• _Work request_
Every line of the material is to be quoted verbatim, minus the pictures.

• _Data_
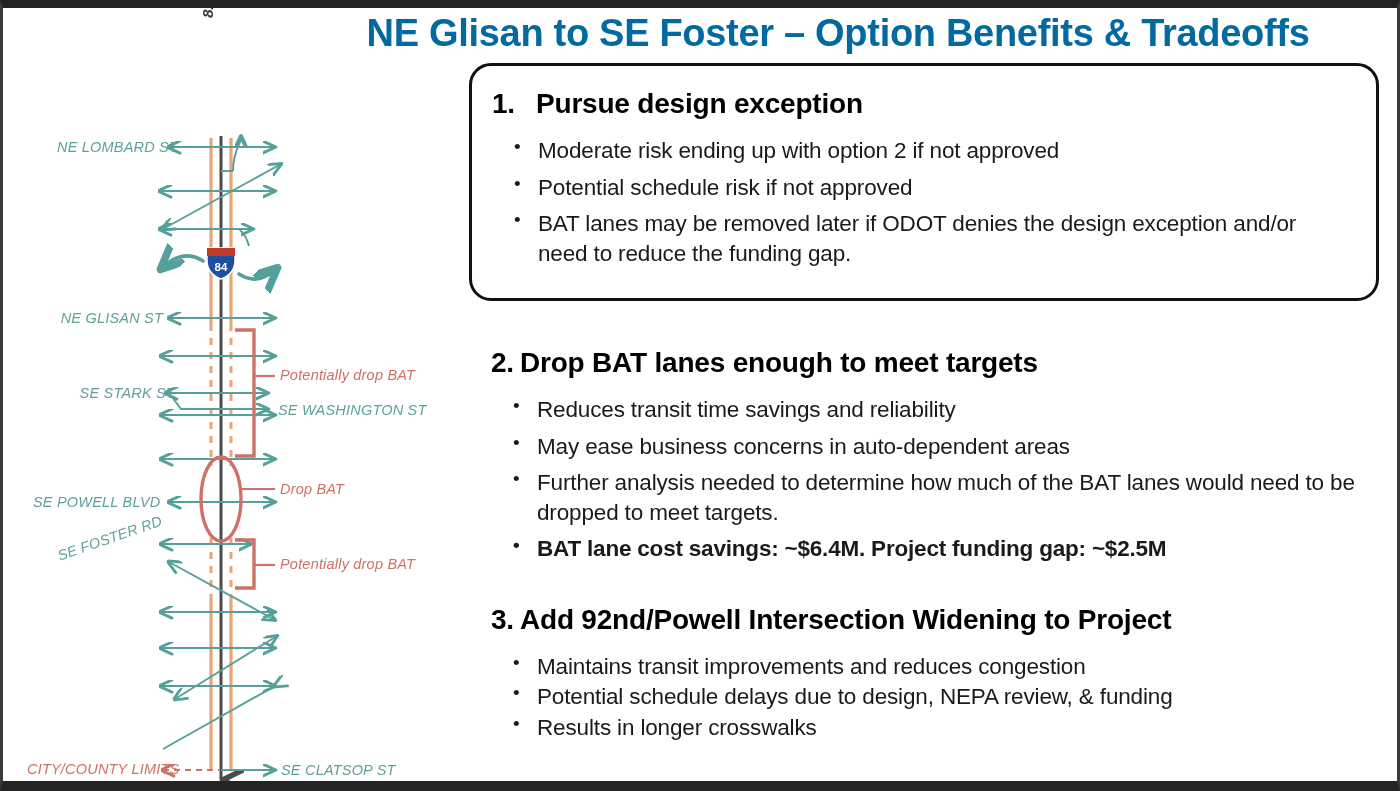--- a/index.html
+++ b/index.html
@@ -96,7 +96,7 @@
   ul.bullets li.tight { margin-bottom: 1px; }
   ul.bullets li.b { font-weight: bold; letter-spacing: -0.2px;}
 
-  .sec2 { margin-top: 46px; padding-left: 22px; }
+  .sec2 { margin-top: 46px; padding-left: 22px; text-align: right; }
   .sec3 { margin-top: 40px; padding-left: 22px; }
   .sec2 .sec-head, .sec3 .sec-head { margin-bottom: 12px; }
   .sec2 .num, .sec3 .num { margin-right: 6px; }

• _Answer area_
--- a/index.html
+++ b/index.html
@@ -96,7 +96,7 @@
   ul.bullets li.tight { margin-bottom: 1px; }
   ul.bullets li.b { font-weight: bold; letter-spacing: -0.2px;}
 
-  .sec2 { margin-top: 46px; padding-left: 22px; }
+  .sec2 { margin-top: 46px; padding-left: 22px; text-align: right; }
   .sec3 { margin-top: 40px; padding-left: 22px; }
   .sec2 .sec-head, .sec3 .sec-head { margin-bottom: 12px; }
   .sec2 .num, .sec3 .num { margin-right: 6px; }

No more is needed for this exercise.